Netizens use strength in numbers against censors
Today is May 35 – at least it is for Chinese bloggers who want to discuss Tiananmen.
The date, which internet users came up with this week, is arrived at by extending the month of May by the first four days of June – and so far it has slipped by the censors.
Beijing, facing today’s 20th anniversary of its bloody crackdown on the student democracy movement, has mobilised an army of censors to clear the web of potentially subversive content, down to any reference to the date.
Another numerical ruse is “eight squared” – 64 – which mirrors the fourth of the sixth, June 4.
But netizens’ imagination does not stop at numbers.

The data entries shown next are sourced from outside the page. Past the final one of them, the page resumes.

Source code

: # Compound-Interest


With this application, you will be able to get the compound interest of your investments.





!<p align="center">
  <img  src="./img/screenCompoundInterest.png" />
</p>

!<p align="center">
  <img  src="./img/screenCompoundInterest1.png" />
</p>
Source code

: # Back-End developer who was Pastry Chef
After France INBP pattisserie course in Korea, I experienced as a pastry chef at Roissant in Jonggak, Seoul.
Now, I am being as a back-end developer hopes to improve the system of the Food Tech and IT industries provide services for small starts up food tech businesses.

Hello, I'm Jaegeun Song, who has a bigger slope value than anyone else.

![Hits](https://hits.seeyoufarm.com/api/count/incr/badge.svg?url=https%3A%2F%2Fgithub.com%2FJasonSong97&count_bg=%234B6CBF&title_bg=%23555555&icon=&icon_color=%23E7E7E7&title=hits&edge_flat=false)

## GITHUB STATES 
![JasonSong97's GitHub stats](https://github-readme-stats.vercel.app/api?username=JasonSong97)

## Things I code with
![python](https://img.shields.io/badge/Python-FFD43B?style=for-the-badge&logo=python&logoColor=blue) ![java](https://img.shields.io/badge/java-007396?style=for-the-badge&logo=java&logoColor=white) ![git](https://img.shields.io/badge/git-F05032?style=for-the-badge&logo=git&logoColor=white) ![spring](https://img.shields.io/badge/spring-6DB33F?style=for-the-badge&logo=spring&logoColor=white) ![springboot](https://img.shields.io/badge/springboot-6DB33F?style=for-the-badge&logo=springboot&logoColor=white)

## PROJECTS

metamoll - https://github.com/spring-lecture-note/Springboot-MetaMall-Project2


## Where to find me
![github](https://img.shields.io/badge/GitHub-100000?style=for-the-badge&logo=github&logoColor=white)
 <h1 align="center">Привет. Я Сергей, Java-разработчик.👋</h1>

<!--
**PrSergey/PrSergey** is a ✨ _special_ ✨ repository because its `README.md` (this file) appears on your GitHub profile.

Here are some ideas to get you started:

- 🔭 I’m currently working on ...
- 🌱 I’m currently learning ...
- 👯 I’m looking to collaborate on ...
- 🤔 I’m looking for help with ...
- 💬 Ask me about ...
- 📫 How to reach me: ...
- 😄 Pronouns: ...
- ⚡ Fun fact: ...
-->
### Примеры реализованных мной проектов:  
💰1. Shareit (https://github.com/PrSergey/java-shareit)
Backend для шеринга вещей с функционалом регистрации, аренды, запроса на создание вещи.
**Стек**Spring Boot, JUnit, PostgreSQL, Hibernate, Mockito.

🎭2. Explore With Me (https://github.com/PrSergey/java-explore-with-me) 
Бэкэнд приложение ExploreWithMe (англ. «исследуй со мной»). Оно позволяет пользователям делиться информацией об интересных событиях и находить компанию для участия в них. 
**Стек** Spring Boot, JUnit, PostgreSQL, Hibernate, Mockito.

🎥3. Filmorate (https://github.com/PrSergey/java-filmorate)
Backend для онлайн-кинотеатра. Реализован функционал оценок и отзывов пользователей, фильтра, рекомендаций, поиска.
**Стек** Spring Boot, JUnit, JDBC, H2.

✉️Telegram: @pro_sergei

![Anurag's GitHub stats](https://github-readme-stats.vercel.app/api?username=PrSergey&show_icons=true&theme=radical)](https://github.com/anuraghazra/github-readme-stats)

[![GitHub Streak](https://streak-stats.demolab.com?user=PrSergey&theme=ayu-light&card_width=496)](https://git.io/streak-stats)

Users of Douban, a chat forum, issued an appeal this week for everyone to wear white, the traditional colour of mourning in China.
Xia Yeliang, an economist at Peking University, changed the background colour of his blog to black, the western colour of mourning also recognised in China.
Sohu, the portal hosting his blog, reacted by turning off the feature that allows bloggers to reset the background. From Tuesday, anyone trying to switch colour received a message saying the feature had been disabled for “technical reasons” and would be repaired within three days, by Friday – when the anniversary will be over.